The agreement also gives Anadarko a potential share in funds which BP recovers from third parties or insurance. If BP’s total recovery exceeds $1.5 billion, Anadarko would get 12.5 percent of the excess, or up to $1 billion, BP said.
“This settlement agreement with BP is the right action for our stakeholders, as it removes significant uncertainty regarding future liabilities and associated risks,” said Jim Hackett, chairman and CEO of Anadarko.
“This settlement represents a positive resolution of a significant uncertainty and it resolves the issues among all the leaseholders of the Macondo well,” said BP Chief Executive Bob Dudley.

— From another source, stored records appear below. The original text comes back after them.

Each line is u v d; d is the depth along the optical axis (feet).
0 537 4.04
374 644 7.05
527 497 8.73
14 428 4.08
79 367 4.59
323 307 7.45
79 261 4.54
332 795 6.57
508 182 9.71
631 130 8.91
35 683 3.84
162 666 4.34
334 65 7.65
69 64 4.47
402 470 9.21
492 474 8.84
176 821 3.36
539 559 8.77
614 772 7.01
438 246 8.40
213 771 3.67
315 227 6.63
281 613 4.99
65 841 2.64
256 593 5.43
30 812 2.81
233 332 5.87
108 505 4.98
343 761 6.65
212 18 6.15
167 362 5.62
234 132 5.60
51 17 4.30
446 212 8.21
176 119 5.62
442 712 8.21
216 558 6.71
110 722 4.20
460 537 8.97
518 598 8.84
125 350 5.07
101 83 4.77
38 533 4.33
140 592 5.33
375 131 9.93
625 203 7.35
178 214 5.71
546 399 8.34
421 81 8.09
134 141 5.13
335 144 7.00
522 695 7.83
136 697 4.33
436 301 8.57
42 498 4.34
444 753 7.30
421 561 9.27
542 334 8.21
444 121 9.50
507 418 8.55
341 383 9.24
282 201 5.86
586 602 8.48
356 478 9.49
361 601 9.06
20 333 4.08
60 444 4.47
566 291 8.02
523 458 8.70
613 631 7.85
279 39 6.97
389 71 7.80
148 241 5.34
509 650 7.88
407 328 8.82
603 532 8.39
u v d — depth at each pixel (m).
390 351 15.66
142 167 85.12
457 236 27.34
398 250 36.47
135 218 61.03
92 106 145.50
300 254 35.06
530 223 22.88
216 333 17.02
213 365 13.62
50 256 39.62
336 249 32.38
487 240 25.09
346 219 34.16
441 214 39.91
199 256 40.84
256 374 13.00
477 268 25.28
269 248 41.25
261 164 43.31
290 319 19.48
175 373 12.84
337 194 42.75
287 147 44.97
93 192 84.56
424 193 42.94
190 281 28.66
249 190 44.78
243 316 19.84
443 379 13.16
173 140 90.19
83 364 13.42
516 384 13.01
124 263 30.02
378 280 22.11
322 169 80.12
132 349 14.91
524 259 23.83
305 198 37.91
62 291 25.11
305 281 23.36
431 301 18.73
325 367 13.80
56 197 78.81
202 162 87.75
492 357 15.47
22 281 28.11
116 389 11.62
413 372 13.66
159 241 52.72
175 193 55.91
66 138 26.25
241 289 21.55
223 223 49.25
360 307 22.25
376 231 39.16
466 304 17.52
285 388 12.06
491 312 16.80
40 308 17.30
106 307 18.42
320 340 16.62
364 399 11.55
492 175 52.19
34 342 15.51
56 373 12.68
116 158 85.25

“There is clear progress with parties stepping forward to meet their obligations and help fund the economic and environmental restoration of the Gulf,” Dudley said. “It’s time for the contractors, including Transocean and Halliburton, to do the same.”
Weatherford International Inc., a contractor based in Switzerland, also agreed in June to pay $75 million to the trust fund to settle claims between it and BP. Weatherford manufactured the float collar, designed to help contain cement, used in the blown-out well.
U.S. regulators last week cited BP PLC, Transocean Lld. and Halliburton for alleged safety and environmental violations stemming from last year’s rig explosion and massive Gulf oil spill.
The companies were given 60 days to appeal the citations issued by the U.S. Interior Department’s Bureau of Safety and Environmental Enforcement.
A report issued last month by the panel of government investigators laid ultimate responsibility on BP for the disaster, which spewed roughly 200 million gallons (750 million liters) of oil into the Gulf.
BP ignored crucial warnings and made bad decisions during the cementing of the well, but Transocean and Halliburton shared some of the blame, the report concluded.
In its asset disposal program, BP has announced at least 15 sales including:
—Its 60 percent stake in Argentina-based oil and gas producer Pan American Energy to Bridas Corp. of Argentina for $7 billion.
—A bundle of onshore gas assets to Apache Corp. for $7.1 billion.
—Its oil and gas exploration business in Colombia for $1.9 billion to Ecopetrol of Colombia and Talisman of Canada.
—Energy assets in Venezuela and Vietnam to its Russian joint venture TNK-BP for $1.8 billion.